## START GIVEN DATA
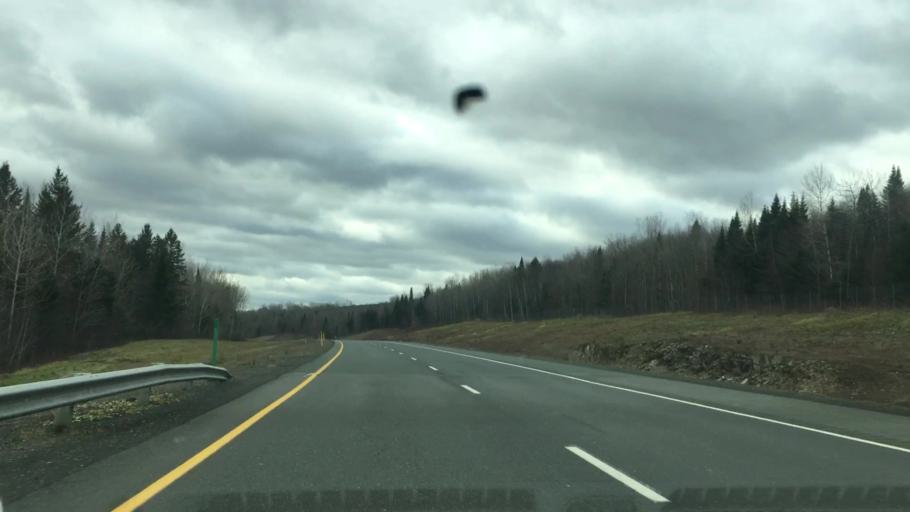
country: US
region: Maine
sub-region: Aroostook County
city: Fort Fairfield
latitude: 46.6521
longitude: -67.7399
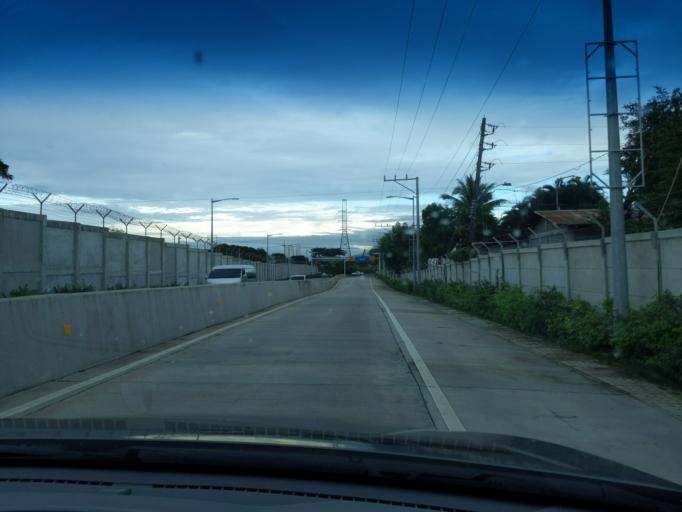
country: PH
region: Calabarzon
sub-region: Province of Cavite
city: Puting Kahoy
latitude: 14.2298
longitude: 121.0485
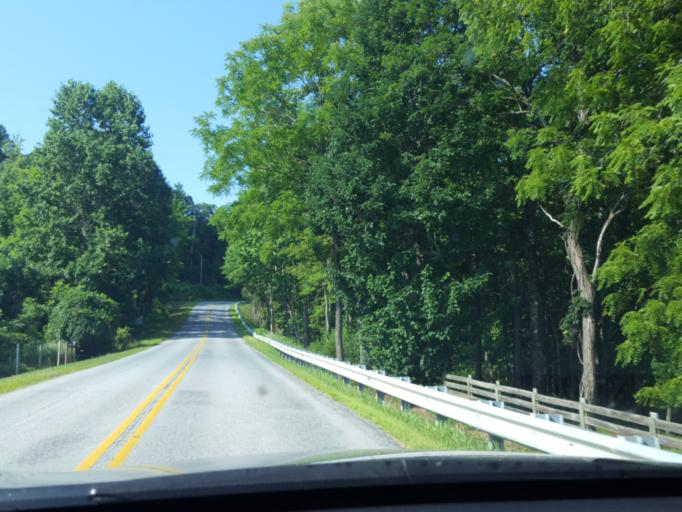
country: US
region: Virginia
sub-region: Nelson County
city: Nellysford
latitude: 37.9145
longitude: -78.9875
## END GIVEN DATA
## START GIVEN DATA
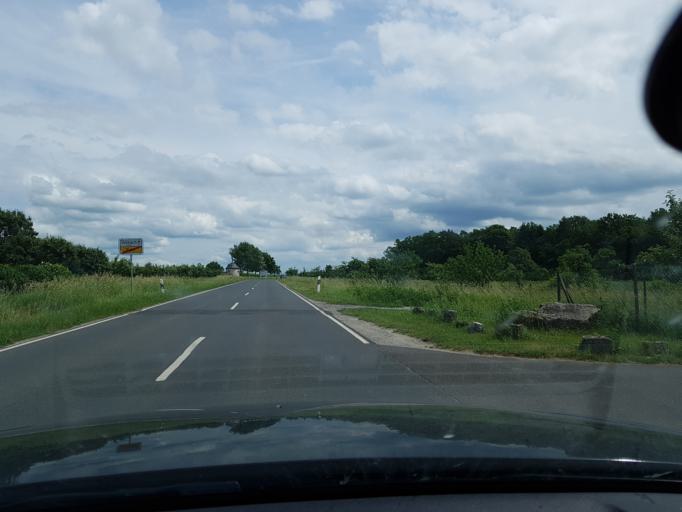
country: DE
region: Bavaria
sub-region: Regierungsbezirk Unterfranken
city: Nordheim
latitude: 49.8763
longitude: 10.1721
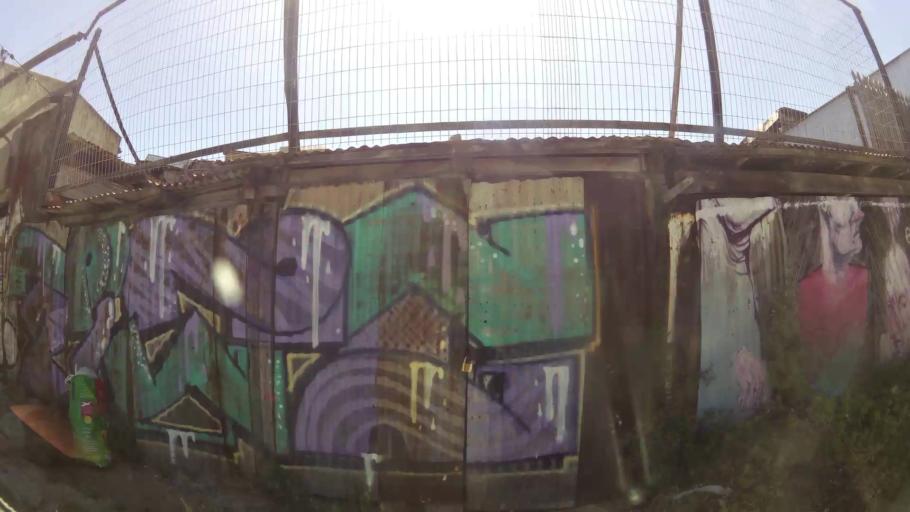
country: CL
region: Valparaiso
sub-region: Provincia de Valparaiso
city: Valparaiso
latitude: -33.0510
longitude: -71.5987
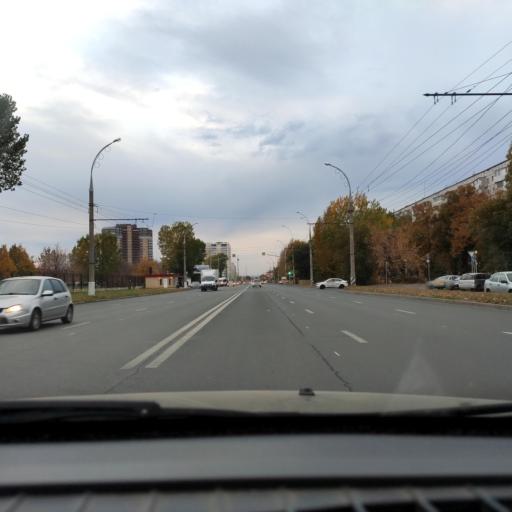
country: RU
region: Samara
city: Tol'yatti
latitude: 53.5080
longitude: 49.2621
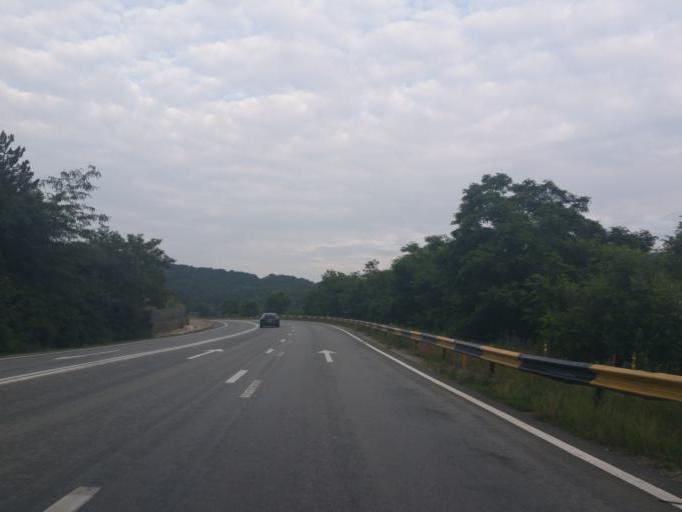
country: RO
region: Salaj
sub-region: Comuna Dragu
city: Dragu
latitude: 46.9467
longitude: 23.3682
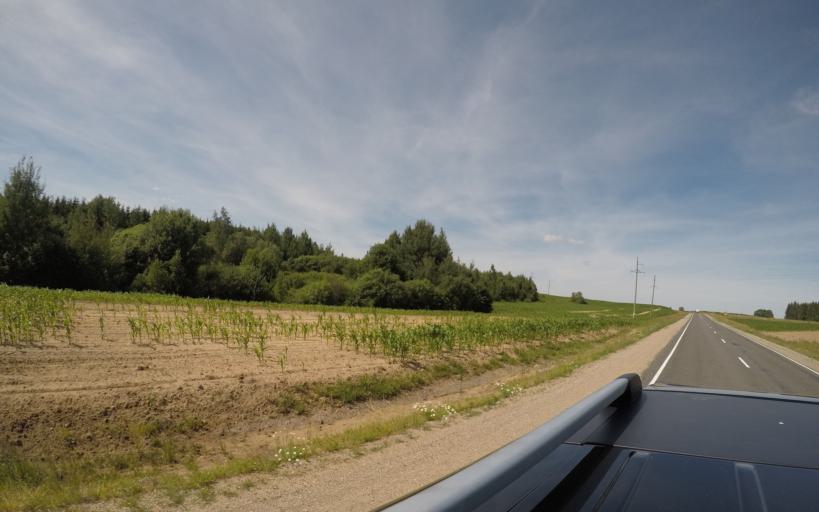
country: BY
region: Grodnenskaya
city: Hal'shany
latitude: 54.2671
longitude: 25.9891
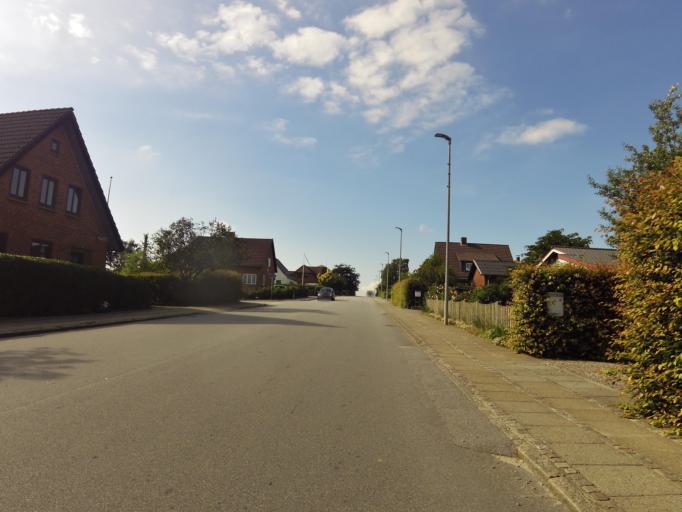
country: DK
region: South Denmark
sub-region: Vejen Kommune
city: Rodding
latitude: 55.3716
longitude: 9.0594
## END GIVEN DATA
- **DO THIS**:
Render the lines from the line containing "city: Hal'shany" to the line containing "longitude: 9.0594" as a JSON list of strings, one string per line and no entries for blank lines. Leave the pictures out of the list.

- **OUTPUT FOR THIS EXERCISE**:
[
  "city: Hal'shany",
  "latitude: 54.2671",
  "longitude: 25.9891",
  "country: DK",
  "region: South Denmark",
  "sub-region: Vejen Kommune",
  "city: Rodding",
  "latitude: 55.3716",
  "longitude: 9.0594"
]